If correct, his data may challenge the “age-gap” theory (which is very logical but has not been statistically proven), and may point to alternative or additional causes of the crisis.

Either way, Dr. Sokol has triggered a contentious debate about the value and necessity of data and research.

As the frum community grows exponentially (BH), yeshivas are flourishing and thriving, more couples are marrying, yungerleit learning and becoming Rebbeim and Rabbonim, and a vast amount of Tzedaka is being donated.

With that said, growth brings new challenges and exacerbates the existing ones. It feels like we are facing new crises, with more lives impacted.
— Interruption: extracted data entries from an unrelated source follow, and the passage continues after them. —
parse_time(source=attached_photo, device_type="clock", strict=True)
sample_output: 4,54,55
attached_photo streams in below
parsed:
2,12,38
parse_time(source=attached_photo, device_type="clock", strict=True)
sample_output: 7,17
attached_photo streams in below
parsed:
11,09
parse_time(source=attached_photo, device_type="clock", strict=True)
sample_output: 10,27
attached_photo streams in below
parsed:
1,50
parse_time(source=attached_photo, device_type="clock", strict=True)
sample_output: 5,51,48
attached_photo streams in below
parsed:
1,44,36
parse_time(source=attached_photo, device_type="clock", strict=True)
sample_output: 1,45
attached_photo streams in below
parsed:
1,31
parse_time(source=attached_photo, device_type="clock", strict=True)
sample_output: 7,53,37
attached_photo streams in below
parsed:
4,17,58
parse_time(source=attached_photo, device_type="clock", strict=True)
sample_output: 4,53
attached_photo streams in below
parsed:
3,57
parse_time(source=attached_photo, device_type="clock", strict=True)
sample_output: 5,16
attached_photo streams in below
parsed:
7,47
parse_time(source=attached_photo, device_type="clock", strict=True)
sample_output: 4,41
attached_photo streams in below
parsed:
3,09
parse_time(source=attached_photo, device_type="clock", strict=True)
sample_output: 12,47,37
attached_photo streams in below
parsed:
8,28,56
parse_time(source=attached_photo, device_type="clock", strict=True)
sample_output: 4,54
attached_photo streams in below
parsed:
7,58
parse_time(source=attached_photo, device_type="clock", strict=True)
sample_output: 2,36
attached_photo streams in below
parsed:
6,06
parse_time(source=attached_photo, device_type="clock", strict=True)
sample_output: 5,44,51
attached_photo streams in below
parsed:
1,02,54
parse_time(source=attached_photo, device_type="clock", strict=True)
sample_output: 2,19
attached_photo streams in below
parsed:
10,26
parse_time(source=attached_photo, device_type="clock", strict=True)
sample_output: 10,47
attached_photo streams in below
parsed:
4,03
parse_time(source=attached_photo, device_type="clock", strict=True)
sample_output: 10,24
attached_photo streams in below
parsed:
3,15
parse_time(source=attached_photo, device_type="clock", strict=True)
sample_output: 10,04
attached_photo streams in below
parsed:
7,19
Yet because we lack the proper data–or ANY data–it is nearly impossible to know the magnitude of these crises, how many are impacted, and to identify the underlying root causes.

Which severely limits our ability to find solutions.

Instead we grope around, hypothesize, and rely on logic, instinct, and sometimes emotion. There has to be a better way.

Whether Dr. Sokol’s data is correct or not, one thing is clear. We need more data and studies, as he himself has said. Theories are good, but drastic solutions are being suggested, yet we do not have proof they will solve the crisis. In addition, there may be less drastic options which are even more effective.

Our community has vast resources and is highly sophisticated. We have state-of-the-art businesses and organizations in industries that include finance, real estate, health care, IT, law, foodservice, jewelry, and so many others.

It is inexplicable that we do not have conclusive research about a crisis which has plagued us for decades.

We should have the resources to fund and coordinate the research needed to identify the cause conclusively and find solutions.

And it’s not just the shidduch crisis. We face many crises, many people are reluctant to discuss openly, which is compounded by lack of data.

These include: drug use, OTD teens, abuse and molestation, bullying, overdoses, shalom bayis, the tuition crisis, device and technology addiction, teacher shortages, domestic abuse, kids not being accepted to yeshivas, and mental health problems.

There are rumors about drug use and overdose in the Charedi world which is kept hush-hush. What percentage of teens and adults are being impacted? How many children are not accepted to yeshiva each year? What percentage of children are being abused? Suffer from mental health issues? Are at-risk or OTD?

Every life is precious. But it is crucial to know, are we dealing with 10 people or possibly thousands? 1% or 15%?

And while many great organizations are tackling these issues–it is often reactionary, not preventive. Because we lack data, we intervene AFTER the problem arises, as opposed to adjusting or revamping the system to prevent it in the first place.

Regarding shidduchim, Dr. Sokol raised another critical observation. Whatever the underlying cause of the crisis, virtually all agree that too many boys and girls do not get married until their late twenties or thirties. Nobody seems to debate this.

Most of us know too many girls and boys who eventually find their match, but years later than they could have.

This is a crisis unto itself, and it begs the question, why are they not marrying sooner, since there is a match for them? Are they changing their standards with age? Not getting redt the proper shidduch? Some other factor?

It would seem that if we use data to determine why some boys and girls spend years dating, and others do not, we could focus on getting them married sooner.

I’m not saying it’s easy. But I think it is long overdue, and Baruch Hashem, Klal Yisrael is more equipped than ever to make this happen.